ABOUT THIS EXERCISE: Below are entries; count the lines among them that contain the word "Capsularium", and give only the count.

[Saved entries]
:::::

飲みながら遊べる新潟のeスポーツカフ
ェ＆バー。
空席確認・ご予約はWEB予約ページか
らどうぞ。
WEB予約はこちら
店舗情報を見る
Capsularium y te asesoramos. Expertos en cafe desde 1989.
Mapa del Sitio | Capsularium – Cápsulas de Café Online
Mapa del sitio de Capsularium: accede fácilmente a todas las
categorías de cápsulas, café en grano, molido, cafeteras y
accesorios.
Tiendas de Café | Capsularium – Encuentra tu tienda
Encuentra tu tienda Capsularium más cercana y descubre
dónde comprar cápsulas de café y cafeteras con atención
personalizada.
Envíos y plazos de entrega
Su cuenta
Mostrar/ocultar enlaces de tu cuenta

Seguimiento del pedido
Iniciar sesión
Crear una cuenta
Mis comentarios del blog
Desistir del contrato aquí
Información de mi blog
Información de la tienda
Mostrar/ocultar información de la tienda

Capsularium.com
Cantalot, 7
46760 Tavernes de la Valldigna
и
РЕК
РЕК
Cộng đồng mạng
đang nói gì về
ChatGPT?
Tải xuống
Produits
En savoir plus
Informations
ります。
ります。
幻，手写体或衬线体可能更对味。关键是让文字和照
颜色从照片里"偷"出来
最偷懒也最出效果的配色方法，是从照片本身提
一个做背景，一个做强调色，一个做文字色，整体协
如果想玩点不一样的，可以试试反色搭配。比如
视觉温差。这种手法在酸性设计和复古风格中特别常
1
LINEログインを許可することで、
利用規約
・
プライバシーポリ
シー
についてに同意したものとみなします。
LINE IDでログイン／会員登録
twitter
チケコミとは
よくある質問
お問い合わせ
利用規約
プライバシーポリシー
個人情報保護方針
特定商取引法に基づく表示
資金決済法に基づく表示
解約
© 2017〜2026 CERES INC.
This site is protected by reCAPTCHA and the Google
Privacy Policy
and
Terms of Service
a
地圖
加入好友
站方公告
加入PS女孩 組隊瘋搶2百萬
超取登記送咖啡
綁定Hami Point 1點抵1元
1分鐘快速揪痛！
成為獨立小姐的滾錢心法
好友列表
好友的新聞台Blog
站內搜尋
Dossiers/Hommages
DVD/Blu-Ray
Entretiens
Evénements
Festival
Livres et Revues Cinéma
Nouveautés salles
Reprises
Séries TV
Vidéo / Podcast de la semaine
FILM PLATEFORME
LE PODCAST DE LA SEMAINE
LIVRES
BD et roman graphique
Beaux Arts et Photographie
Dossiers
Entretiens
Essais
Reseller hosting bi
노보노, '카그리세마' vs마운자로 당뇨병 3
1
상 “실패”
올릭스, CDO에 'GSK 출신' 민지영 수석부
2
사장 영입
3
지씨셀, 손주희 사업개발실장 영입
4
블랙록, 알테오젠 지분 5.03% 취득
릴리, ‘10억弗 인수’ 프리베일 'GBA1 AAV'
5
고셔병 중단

:::::

TASK SOLUTION: 6